System 1 package¶
Submodules¶
yt_audio_collector.system_1.fetch_youtube_data module¶
- class yt_audio_collector.system_1.fetch_youtube_data.FetchValidYouTubeData[source]¶
Bases:
object
yt_audio_collector.system_1.valid_transcript module¶
- yt_audio_collector.system_1.valid_transcript.is_valid_hindi_transcript(transcript: List[dict], video_id: str) bool[source]¶
Checks if the given transcript is valid: 1. The transcript must be in Hindi. 2. Exists for the full video without empty text.
Parameters:¶
- transcript: List[dict]
A list of transcriptions of a video.
- video_id: str
The ID of the video.
Return:¶
- bool
True if the transcript is valid, False otherwise.
yt_audio_collector.system_1.video_to_audio module¶
This module contains functions to convert YouTube videos to audio files, detect the language of the audio, store the audio files, and check if the audio is in Hindi language.

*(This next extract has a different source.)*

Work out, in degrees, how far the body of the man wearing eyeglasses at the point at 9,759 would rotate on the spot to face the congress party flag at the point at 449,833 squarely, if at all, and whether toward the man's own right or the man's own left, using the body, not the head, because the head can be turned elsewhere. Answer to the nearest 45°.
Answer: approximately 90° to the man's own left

- yt_audio_collector.system_1.video_to_audio.convert_video_to_audio(video_id: str) Path[source]¶
Converts a video to an audio file.
Parameters:¶
- video_id: str
The id of the video.
Return:¶
- Path
The path of the converted audio file.
- yt_audio_collector.system_1.video_to_audio.duration_of_video(video_id: str) int[source]¶
Gets the duration of the video in seconds using the pytube library.
Parameters:¶
- video_id: str
The id of the video.
Return:¶
- int
The duration of the video in seconds.
- yt_audio_collector.system_1.video_to_audio.get_audio_language(audio_path: str) str[source]¶
Detects the language of an audio using the whisper model.
Parameters:¶
- audio_path: str
The path of the audio file.
Return:¶
- str
The language of the given audio.
- yt_audio_collector.system_1.video_to_audio.has_hindi_audio(video_id: str, query: str) bool[source]¶
Converts the video to an audio file, determines its audio language, stores the audio file if it’s in Hindi language, and returns True. Otherwise, removes the audio file and returns False.
Parameters:¶
- video_id: str
The id of the video.
- query: str
Represents the data you need.
Return:¶
- bool
True if the audio language is Hindi, and False otherwise.